(Scene geometry reasoning data)

------------------------------------------------------------------------

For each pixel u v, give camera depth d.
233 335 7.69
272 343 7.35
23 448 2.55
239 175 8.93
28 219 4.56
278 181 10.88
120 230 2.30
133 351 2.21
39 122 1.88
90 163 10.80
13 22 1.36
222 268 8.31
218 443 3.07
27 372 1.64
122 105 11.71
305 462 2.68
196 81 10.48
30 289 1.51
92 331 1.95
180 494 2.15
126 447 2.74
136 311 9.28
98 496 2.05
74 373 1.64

------------------------------------------------------------------------

• WORK ORDER
Write down every line of the data exactly as it appears above.

• OUTPUT BELOW
For each pixel u v, give camera depth d.
233 335 7.69
272 343 7.35
23 448 2.55
239 175 8.93
28 219 4.56
278 181 10.88
120 230 2.30
133 351 2.21
39 122 1.88
90 163 10.80
13 22 1.36
222 268 8.31
218 443 3.07
27 372 1.64
122 105 11.71
305 462 2.68
196 81 10.48
30 289 1.51
92 331 1.95
180 494 2.15
126 447 2.74
136 311 9.28
98 496 2.05
74 373 1.64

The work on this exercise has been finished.